Andrews denies the claims, but his only defence is that he finally called a royal commission in February — more than 18 months after Nine newspapers exposed Crown’s links with organised crime, and weeks after the Bergin inquiry found Crown unsuitable to hold a casino licence in Sydney. And even then Andrews omitted the performance of the regulator from the terms of reference — akin to Prime Minister Scott Morrison telling Kenneth Hayne the banking royal commission couldn’t look at the performance of ASIC or APRA.

Political donations and the employment of politically connected executives have bought a cowed, underresourced regulator and a political protection racket for a powerful corporation. It’s corruption of exactly the same kind displayed by the Liberal Party in Canberra when it ran a protection racket for the big banks that enabled money laundering, ruined lives and industrial-scale rip-offs. And Andrews and the Victorian Labor Party are right at the centre of it.

Labor supporters will argue, correctly, that if the Victorian Liberals were in office the same corruption would occur. Indeed, Crown has donated more to that party than Labor. But that simply illustrates how political donations, and the employment of politically connected people, are the systemic issue.

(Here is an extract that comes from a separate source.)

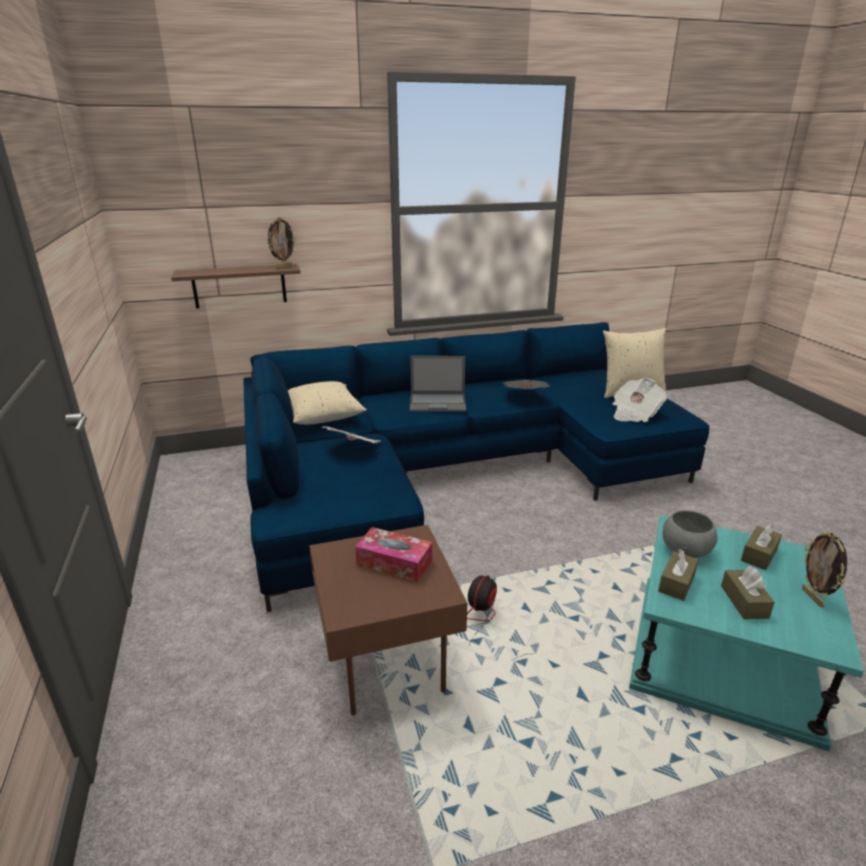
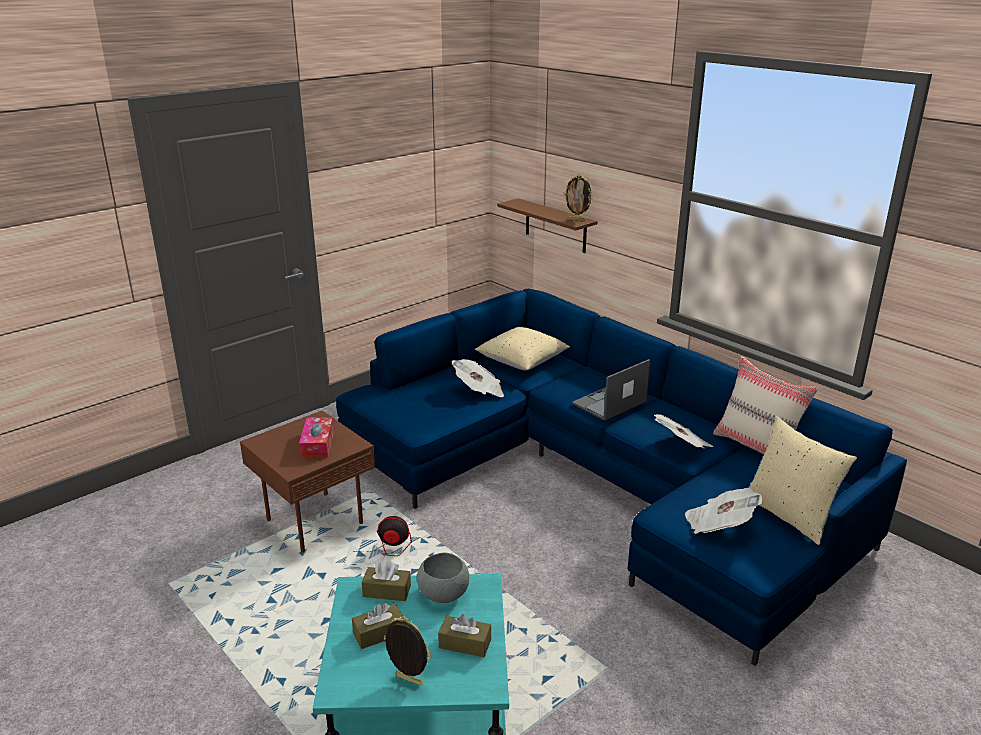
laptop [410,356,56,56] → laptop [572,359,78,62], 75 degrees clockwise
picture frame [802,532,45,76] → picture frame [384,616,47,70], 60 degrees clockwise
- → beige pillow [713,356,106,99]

The mistake around political donations is to see them as directly transactional: X donation on a certain date being provided in exchange for Y political favour. As Paul Frijters and Cameron Murray argue in Games of Mates, donations aren’t transactional in that way, but instead act as investments, or signals between parties with shared interests about the indirect exchange of favours within a group.

Donations, particularly large donations that ensure you have direct contact with decision-makers, buy a spot in the club of like-minded interests, with a shared assumption that such investments will be repaid in time, even if not directly, and even if not always exactly as hoped. Employing former staffers, former bureaucrats and former politicians is another form of investment, because it signals to current decision-makers that they’ll be rewarded in the future — again without any direct transaction.

Regulating this kind of soft corruption is enormously hard, but ending political donations, and more tightly regulating the post-public life employment of public officials, will limit two of the most obvious mechanisms by which favours are exchanged.

Murray argues elsewhere that the only truly effective reform is to remove the incentives to establish such structures in the first place, either by removing the windfalls available to those who secure regulatory favour, or by introducing genuinely independent decision-makers rather than elected officials.

Without such reforms — with only the kneejerk regulatory reaction designed to placate the political crisis brought on by a corporation exploiting its power too blatantly — we can be sure there will be future Andrews and future Crowns accommodating one another. The system is structured that way.